August 2, 2012 by Charlie Eisenhood in Interview, Other with 0 comments
Michael Potter, the head coach of the AUDL’s Indianapolis Alleycats, left this comment on our post about NexGen’s chances at a National title:
[quote]“Imagine a world in which 75 percent of a club Ultimate team’s roster did not have to come from the same region. And imagine that a group of fifteen super-talented college kids that travels together on a cramped bus for over a month isn’t ready to splinter apart by the end. Could that group take on the country’s top teams on the sport’s biggest stage and win?”
Welcome to the AUDL. It isn’t the biggest stage yet, but it is growing on you. I know it is. How about 16-18 webcast games per year with 600 – 1000+ fans in the seats. Games in Chicago, Madison, Toronto, New York, Philly, and Indianapolis.

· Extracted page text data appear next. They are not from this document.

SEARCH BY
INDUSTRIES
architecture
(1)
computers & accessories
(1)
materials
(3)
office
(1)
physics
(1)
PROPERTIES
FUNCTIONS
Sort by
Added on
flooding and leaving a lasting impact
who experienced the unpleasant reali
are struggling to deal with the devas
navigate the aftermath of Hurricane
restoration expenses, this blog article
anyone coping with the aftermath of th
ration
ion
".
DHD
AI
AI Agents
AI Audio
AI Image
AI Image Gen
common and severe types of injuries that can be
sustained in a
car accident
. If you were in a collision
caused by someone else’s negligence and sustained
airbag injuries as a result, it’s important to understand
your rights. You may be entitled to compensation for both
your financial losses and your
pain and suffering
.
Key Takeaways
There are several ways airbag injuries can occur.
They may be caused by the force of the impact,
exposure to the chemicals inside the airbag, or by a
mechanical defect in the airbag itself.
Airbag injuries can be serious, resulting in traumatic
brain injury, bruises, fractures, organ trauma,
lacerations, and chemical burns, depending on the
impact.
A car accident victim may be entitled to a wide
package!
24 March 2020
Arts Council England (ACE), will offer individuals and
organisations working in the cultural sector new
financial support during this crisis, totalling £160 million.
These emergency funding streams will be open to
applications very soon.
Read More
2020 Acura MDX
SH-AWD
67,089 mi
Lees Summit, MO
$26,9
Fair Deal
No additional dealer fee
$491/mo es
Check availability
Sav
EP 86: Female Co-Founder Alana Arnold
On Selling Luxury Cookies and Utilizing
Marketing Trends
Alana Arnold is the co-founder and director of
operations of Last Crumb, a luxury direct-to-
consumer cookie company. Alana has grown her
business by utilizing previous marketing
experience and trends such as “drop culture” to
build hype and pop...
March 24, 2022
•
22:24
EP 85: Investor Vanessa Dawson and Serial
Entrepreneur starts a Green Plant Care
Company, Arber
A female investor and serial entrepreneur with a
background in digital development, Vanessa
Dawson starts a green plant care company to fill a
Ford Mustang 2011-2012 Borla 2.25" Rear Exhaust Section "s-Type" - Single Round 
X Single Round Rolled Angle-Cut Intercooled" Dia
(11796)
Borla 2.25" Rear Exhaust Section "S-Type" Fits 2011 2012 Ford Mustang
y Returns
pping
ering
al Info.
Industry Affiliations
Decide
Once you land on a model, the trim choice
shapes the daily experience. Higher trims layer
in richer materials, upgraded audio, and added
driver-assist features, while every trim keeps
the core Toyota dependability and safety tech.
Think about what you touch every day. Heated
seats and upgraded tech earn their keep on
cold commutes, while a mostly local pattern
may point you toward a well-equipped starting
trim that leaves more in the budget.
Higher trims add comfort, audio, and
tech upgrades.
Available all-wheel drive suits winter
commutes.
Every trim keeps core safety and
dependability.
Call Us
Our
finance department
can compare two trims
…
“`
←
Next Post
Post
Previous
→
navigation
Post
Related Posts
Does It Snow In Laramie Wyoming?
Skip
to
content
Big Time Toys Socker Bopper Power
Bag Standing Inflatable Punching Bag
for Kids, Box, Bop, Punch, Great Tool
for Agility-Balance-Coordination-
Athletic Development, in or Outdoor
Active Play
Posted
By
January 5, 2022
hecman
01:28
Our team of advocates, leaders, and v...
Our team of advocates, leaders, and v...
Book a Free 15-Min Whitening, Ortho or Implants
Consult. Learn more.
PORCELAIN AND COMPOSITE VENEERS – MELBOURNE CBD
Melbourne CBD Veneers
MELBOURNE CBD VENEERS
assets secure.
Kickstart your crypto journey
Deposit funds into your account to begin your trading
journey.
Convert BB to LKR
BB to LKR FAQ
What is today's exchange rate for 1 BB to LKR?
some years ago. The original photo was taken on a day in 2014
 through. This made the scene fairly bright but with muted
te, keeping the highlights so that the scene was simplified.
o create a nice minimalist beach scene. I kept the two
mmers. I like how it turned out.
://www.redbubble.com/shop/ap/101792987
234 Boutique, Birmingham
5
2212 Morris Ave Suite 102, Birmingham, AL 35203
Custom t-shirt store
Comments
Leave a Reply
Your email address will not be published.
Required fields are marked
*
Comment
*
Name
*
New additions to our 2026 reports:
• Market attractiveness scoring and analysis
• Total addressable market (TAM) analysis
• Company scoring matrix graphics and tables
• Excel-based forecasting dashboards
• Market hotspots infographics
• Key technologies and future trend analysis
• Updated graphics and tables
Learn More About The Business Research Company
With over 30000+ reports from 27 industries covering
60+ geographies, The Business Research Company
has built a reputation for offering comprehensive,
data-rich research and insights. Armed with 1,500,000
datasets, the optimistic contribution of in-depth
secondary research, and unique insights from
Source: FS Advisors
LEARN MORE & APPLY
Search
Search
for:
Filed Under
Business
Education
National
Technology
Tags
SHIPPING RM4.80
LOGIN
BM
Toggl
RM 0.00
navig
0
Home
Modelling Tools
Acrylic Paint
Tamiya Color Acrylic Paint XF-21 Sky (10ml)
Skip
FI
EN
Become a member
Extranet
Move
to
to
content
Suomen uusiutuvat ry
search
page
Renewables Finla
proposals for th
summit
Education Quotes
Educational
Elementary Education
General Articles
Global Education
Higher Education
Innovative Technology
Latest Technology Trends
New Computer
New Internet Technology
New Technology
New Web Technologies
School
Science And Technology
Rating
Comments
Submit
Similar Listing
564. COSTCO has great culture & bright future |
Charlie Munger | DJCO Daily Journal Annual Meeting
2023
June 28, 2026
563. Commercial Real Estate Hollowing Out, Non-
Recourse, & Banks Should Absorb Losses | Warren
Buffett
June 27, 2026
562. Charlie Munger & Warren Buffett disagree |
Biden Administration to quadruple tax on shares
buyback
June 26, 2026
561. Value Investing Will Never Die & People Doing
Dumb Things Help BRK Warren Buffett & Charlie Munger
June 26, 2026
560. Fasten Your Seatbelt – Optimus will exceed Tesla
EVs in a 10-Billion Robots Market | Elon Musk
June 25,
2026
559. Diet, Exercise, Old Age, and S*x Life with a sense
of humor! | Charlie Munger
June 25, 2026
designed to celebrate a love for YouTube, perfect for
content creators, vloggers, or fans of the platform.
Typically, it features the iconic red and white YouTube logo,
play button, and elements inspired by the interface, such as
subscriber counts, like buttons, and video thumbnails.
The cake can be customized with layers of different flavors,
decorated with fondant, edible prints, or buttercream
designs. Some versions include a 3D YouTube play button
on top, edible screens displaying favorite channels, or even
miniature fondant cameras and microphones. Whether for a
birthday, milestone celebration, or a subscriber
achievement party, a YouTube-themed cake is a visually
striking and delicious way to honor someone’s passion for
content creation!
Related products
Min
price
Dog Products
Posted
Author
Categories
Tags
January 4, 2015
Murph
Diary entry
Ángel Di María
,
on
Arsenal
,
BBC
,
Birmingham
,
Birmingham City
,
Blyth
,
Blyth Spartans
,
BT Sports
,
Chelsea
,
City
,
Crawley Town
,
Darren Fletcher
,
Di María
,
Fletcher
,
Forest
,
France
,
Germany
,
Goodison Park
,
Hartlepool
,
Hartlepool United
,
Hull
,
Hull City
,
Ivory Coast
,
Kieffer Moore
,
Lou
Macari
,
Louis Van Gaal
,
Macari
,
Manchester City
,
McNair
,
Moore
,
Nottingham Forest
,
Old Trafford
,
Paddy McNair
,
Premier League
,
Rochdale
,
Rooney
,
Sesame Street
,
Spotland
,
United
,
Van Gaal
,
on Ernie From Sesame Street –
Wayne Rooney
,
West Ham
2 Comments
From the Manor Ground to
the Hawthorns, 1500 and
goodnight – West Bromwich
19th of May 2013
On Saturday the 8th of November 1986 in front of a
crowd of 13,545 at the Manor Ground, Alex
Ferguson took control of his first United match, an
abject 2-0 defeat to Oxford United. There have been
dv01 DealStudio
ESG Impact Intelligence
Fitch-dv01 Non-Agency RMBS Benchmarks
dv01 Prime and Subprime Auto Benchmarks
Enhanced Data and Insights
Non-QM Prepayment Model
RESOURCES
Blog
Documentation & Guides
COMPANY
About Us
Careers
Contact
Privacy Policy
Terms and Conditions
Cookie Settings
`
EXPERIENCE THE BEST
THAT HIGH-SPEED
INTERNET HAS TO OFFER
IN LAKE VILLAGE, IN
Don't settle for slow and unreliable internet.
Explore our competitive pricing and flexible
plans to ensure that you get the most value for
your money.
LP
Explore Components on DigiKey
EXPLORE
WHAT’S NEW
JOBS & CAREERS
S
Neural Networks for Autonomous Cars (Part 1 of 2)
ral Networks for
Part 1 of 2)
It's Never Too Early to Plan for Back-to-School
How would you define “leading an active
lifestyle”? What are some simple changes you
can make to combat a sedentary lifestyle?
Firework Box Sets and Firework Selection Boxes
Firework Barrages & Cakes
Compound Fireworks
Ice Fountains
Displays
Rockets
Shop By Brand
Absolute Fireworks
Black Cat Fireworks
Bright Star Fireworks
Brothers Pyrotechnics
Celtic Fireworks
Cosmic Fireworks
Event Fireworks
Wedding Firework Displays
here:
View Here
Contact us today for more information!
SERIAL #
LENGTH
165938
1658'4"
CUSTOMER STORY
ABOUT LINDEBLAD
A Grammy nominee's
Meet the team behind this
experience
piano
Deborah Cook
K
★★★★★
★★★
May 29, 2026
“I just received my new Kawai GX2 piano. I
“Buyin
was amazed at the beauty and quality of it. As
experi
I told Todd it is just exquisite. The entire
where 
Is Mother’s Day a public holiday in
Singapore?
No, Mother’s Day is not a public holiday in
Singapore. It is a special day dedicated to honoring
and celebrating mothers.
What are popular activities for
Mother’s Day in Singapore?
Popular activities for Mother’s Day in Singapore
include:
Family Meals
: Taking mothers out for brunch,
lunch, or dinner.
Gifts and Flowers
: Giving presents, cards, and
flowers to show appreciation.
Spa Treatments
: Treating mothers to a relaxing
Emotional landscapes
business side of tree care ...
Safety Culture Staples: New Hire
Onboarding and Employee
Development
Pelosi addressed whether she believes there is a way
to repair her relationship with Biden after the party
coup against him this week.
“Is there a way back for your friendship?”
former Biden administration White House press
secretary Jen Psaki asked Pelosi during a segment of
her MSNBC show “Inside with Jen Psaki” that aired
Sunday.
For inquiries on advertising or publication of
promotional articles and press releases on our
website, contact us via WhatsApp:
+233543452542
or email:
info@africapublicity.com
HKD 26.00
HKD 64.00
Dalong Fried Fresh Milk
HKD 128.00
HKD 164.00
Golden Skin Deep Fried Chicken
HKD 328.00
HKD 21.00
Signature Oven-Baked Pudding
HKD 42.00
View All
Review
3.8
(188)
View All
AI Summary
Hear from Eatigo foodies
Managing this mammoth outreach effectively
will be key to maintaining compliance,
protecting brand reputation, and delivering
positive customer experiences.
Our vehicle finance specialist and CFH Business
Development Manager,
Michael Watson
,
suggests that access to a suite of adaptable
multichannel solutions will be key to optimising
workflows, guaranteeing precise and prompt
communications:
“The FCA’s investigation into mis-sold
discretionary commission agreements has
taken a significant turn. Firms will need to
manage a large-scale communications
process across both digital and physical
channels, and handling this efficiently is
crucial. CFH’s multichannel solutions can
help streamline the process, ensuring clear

Hmmmm, those cities and this format sound familiar.
Pick your city gentleman and make it happen.
Why give any attention to the AUDL? Because this is what the ultimate community wants to see. Secretly the community is rooting for this to happen while they outwardly pick it apart. The best want to play with the best, the community wants to show the best, and the fans want to see the best.
If the AUDL can work through its significant issues in this offseason and convince the best players to fill its rosters, this is a realistic possibility. The big difference right now between the AUDL and NexGen right now is talent.
Every NexGen game is a match-up between two great sides: an established elite club team and a college all-star team. It’s a showcase game, every time. The AUDL can’t say that yet.
However, if the upstart league can start to convince the sport’s top athletes to postpone their USA Ultimate club season to play for their local AUDL franchise, games could become must-watch events.
There’s a long way to go to get there, but spectator ultimate seems here to stay.